Psychologists have known for some time that uplifting encouragement is not always well-received by people with low self esteem. Now, in a paper published in the latest issue of Journal of Personality and Social Psychology, researchers examine why this is, and come away with some counterintuitive suggestions.
[Researchers from the University of Waterloo and Wilfrid Laurier University] ran a bunch of experiments involving how to best support people with different levels of self-esteem. They found that so-called "positive reframing," which, as the name suggests, is an attempt to put negative events in their "proper" perspective, not only doesn't resonate with people with low self-esteem, but can actually fully backfire and make the comforter feel worse about themselves because their comforting is not working, potentially damaging their relationship with the person they're trying to comfort.
"Negative validation"—that is, "support behaviors that communicate that the feelings, actions, or responses of the recipient are normal and appropriate to the situation"—did resonate with people with low self-esteem, on the other hand. (People with high self-esteem tended to respond well to either positive reframing or negative validation.)

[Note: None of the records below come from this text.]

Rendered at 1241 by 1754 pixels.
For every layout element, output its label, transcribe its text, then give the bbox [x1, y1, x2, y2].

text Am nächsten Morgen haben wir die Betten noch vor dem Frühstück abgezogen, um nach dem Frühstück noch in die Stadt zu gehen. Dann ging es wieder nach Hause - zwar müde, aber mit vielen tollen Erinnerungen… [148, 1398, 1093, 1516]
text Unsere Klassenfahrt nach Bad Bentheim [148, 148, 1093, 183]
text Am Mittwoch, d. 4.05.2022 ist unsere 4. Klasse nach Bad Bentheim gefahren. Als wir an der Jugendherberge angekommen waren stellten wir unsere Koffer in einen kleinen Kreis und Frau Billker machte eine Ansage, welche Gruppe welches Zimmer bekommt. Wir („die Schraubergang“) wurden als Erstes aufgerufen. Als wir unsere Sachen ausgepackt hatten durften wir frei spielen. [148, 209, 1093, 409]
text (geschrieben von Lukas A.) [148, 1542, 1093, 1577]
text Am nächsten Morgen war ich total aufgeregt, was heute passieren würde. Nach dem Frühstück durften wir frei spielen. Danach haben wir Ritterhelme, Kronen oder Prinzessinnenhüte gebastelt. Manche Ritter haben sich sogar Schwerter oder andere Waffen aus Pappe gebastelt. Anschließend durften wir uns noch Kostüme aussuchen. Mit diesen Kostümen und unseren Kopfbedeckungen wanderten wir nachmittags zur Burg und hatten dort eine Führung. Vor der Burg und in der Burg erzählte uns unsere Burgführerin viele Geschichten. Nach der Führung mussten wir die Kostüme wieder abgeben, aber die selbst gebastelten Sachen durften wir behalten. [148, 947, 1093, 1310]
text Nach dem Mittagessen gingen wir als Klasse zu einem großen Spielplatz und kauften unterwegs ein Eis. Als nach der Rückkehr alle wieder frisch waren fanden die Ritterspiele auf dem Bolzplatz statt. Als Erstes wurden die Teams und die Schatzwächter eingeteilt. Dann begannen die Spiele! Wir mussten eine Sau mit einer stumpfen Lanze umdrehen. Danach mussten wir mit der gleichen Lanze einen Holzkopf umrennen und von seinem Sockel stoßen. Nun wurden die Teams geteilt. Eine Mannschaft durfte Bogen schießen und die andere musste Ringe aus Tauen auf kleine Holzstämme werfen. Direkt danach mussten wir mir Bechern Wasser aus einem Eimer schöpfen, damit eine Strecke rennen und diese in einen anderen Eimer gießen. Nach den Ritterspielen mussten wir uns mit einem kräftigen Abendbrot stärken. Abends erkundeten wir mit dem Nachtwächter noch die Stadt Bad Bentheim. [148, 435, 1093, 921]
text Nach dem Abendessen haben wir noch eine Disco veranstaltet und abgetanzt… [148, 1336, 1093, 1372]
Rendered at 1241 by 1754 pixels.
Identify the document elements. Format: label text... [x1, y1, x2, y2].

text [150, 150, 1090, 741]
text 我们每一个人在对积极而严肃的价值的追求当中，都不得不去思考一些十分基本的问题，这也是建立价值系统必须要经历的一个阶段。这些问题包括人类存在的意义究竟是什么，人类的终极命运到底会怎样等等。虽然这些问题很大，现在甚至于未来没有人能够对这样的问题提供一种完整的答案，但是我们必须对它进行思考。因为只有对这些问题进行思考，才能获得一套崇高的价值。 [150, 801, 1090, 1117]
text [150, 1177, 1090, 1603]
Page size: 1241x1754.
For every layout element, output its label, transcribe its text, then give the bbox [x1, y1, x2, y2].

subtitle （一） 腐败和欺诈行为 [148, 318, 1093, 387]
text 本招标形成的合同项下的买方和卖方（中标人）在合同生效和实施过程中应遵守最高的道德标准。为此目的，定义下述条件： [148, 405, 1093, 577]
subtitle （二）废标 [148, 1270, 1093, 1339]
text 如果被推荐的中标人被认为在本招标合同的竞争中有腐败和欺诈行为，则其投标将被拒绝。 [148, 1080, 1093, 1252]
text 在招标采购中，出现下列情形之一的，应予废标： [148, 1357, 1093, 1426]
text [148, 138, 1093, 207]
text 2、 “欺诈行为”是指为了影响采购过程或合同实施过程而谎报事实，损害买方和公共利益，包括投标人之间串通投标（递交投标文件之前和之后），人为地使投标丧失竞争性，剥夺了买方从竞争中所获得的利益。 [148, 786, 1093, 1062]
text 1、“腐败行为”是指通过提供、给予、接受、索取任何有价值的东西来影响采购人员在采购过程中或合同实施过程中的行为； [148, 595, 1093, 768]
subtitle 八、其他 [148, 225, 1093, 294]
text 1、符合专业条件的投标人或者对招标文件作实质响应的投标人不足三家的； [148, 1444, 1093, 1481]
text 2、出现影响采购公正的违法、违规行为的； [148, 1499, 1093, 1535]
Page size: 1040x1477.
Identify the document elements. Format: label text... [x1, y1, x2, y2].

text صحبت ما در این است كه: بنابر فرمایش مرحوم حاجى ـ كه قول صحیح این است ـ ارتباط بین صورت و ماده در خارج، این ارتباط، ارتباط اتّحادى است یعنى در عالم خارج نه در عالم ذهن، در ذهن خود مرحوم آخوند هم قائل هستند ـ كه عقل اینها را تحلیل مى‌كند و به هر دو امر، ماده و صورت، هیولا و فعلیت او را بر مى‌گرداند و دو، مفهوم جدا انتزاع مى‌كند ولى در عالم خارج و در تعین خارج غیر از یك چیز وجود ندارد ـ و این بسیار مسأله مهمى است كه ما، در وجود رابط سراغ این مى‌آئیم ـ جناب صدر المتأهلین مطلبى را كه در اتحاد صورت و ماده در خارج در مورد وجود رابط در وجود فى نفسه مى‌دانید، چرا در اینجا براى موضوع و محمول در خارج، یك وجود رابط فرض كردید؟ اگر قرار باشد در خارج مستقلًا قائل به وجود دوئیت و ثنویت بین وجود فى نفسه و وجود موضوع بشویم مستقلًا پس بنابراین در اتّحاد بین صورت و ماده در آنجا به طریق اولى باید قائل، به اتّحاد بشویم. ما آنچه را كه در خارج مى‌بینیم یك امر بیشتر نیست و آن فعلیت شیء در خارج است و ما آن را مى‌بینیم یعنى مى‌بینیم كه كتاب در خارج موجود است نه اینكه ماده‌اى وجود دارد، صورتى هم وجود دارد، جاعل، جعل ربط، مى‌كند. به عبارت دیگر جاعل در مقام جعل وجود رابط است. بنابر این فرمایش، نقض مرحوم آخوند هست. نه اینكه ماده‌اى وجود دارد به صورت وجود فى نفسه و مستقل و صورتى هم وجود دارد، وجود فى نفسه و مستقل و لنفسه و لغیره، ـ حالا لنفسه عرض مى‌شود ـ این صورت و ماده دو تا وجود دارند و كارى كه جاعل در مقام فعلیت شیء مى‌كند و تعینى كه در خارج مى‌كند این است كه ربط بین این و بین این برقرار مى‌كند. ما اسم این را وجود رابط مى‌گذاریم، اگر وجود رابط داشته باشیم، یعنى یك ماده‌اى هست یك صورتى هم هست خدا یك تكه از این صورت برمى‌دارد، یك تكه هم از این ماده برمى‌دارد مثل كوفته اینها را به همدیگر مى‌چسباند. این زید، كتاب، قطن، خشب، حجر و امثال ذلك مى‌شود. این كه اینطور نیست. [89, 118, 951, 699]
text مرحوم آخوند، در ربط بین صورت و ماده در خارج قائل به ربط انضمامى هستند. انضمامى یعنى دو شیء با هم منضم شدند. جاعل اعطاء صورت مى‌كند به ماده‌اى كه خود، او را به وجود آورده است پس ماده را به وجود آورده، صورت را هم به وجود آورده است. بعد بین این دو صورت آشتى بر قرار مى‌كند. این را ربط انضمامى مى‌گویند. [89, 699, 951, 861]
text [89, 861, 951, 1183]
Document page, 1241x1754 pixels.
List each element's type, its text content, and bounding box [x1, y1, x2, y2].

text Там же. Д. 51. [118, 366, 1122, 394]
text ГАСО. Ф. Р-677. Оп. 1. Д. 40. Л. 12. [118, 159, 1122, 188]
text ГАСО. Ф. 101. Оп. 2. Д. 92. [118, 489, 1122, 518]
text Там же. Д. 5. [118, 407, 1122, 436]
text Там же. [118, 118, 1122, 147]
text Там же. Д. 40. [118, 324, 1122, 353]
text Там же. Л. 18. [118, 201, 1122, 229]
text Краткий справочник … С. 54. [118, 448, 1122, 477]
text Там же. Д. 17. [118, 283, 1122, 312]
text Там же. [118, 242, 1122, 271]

So why don't people with low self-esteem respond to positive reframing? Taking the example of someone positively reframing their partner's anxiety about a job interview, the researchers write that positive reframing "may suggest to some ... that their anxiety about the upcoming event is unfounded and that their relationship partner does not truly understand or accept their feelings." The comforter may then react negatively to the comfortee's lack of responsiveness, leading to a negative cycle.
The upshot is that support in the form of encouragement or platitudes, no matter how well-intentioned, is often received by people with low self-esteem as alienating. "They feel as if people don't understand their issues and don't accept their feelings," explained University College at Waterloo's Denise Marigold, lead author of the study, in an interview with Today. "It almost demonstrates a lack of caring."
Negative validation, on the other hand, "communicate[s] that the feelings, actions, or responses of the recipient are normal and appropriate to the situation," and "express[es] appreciation for the recipient's predicament or for the difficulty of the situation," according to Marigold and her colleagues.
Complicating things further for those who would provide support is the observation that people with high self-esteem tend to resort to positive forms of validation even when they've been warned not to. This, the researchers say, only perpetuates the negative cycle that's fueled by the comforter's good intentions and the comfortee's lack of responsiveness. In such a scenario, the researchers posit, the best thing for the person offering support may actually be to allow their friend the space to process his feelings on his own.